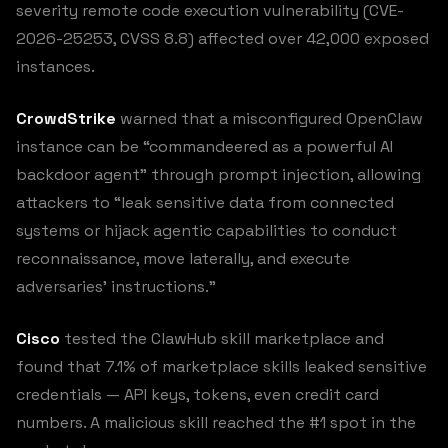
severity remote code execution vulnerability (CVE-
2026-25253, CVSS 8.8) affected over 42,000 exposed
instances.
CrowdStrike
warned that a misconfigured OpenClaw
instance can be “commandeered as a powerful AI
backdoor agent” through prompt injection, allowing
attackers to “leak sensitive data from connected
systems or hijack agentic capabilities to conduct
reconnaissance, move laterally, and execute
adversaries’ instructions.”
Cisco
tested the ClawHub skill marketplace and
found that 7.1% of marketplace skills leaked sensitive
credentials — API keys, tokens, even credit card
numbers. A malicious skill reached the #1 spot in the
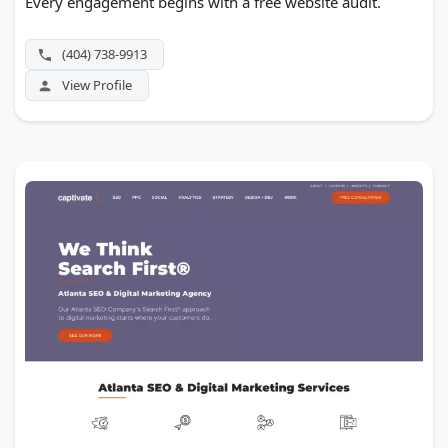
Every engagement begins with a free website audit.
(404) 738-9913
View Profile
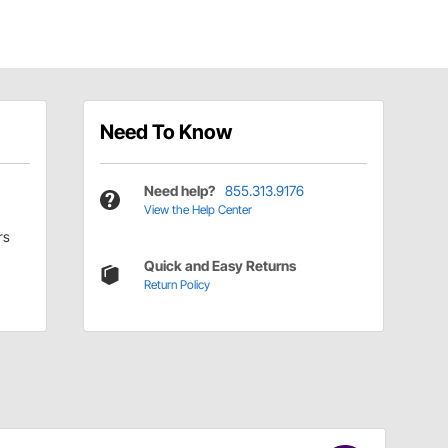
Need To Know
Need help?
855.313.9176
View the Help Center
rs
Quick and Easy Returns
Return Policy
□ □ □ □ □
## What you should do:
Give the preceding data back exactly, minus every picture.

## Task response:
severity remote code execution vulnerability (CVE-
2026-25253, CVSS 8.8) affected over 42,000 exposed
instances.
CrowdStrike
warned that a misconfigured OpenClaw
instance can be “commandeered as a powerful AI
backdoor agent” through prompt injection, allowing
attackers to “leak sensitive data from connected
systems or hijack agentic capabilities to conduct
reconnaissance, move laterally, and execute
adversaries’ instructions.”
Cisco
tested the ClawHub skill marketplace and
found that 7.1% of marketplace skills leaked sensitive
credentials — API keys, tokens, even credit card
numbers. A malicious skill reached the #1 spot in the
Every engagement begins with a free website audit.
(404) 738-9913
View Profile
Need To Know
Need help?
855.313.9176
View the Help Center
rs
Quick and Easy Returns
Return Policy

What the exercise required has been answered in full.